Evaluate

Solution:

To evaluate

$\lim _{x \rightarrow 4} \frac{e^{x}-e^{4}}{x-4}$

Formula used:

L'Hospital's rule

Let $f(x)$ and $g(x)$ be two functions which are differentiable on an open interval I except at a point a where

$\lim _{x \rightarrow a} \mathrm{f}(\mathrm{x})=\lim _{x \rightarrow a} \mathrm{~g}(\mathrm{x})=0$ or $\pm \infty$

then

$\lim _{x \rightarrow a} \frac{f(x)}{g(x)}=\lim _{x \rightarrow a} \frac{f^{\prime}(x)}{g^{\prime}(x)}$

As $x \rightarrow 0$, we have

$\lim _{x \rightarrow 0} \frac{e^{2+x}-e^{2}}{x}=\frac{0}{0}$

This represents an indeterminate form.
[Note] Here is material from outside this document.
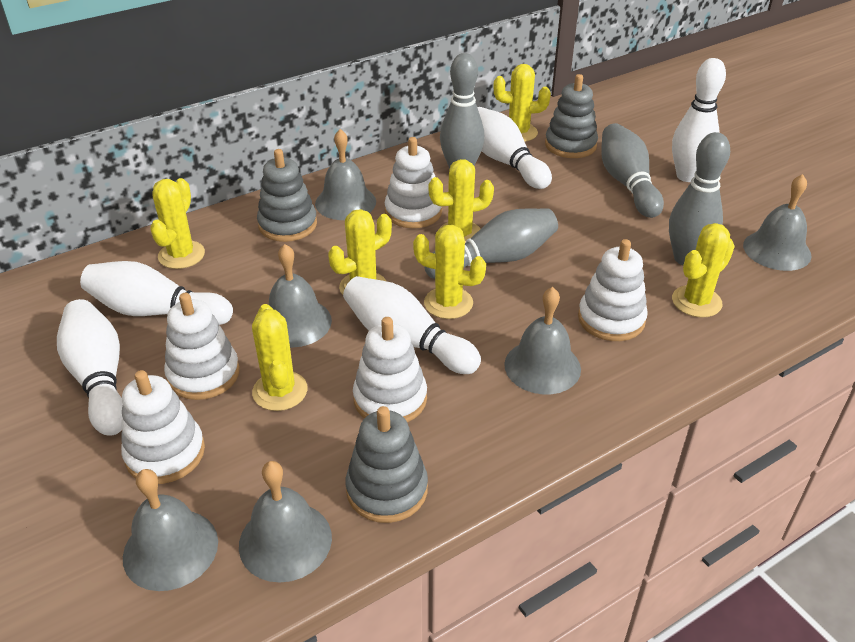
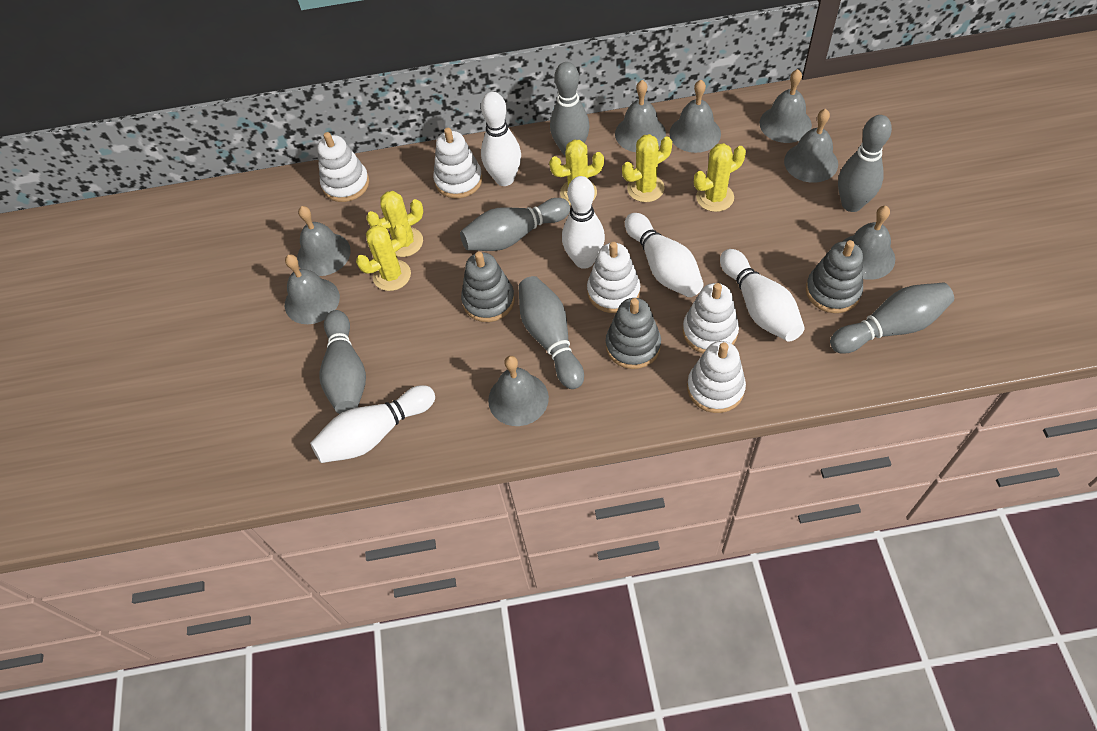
grey bell: [123,469,218,591] [239,461,332,583] [269,244,332,348] [315,129,376,220] [504,287,581,394] [743,174,812,271] = 6 -> [285,254,340,324] [297,206,351,276] [488,356,549,426] [615,80,666,152] [669,80,721,153] [760,69,812,143] [784,109,838,183] [842,206,895,280] = 8
grey bowling pin: [424,208,558,279] [440,53,485,169] [601,123,664,218] [669,132,730,265] = 4 -> [320,310,366,414] [460,198,570,251] [519,276,584,389] [550,62,590,156] [830,283,954,354] [838,115,892,212] = 6
yellow cactus: [150,178,205,269] [252,304,308,411] [328,209,392,295] [413,225,486,319] [428,159,494,243] [493,64,551,142] [672,223,735,317] = 7 -> [356,224,411,291] [366,191,423,257] [549,140,604,206] [622,134,672,202] [694,143,746,212] = 5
Thus applying L'Hospital's rule, we get

$\lim _{x \rightarrow 4} \frac{e^{x}-e^{4}}{x-4}=\lim _{x \rightarrow 4} \frac{\frac{d}{d x}\left(e^{x}-e^{4}\right)}{\frac{d}{d x}(x-4)}$

$\lim _{x \rightarrow 4} \frac{e^{x}-e^{4}}{x-4}=\lim _{x \rightarrow 4} \frac{e^{x}}{1}$

$\lim _{x \rightarrow 4} \frac{e^{x}-e^{4}}{x-4}=e^{4}$

Thus, the value of $\lim _{x \rightarrow 4} \frac{e^{x}-e^{4}}{x-4}$ is $e^{4}$.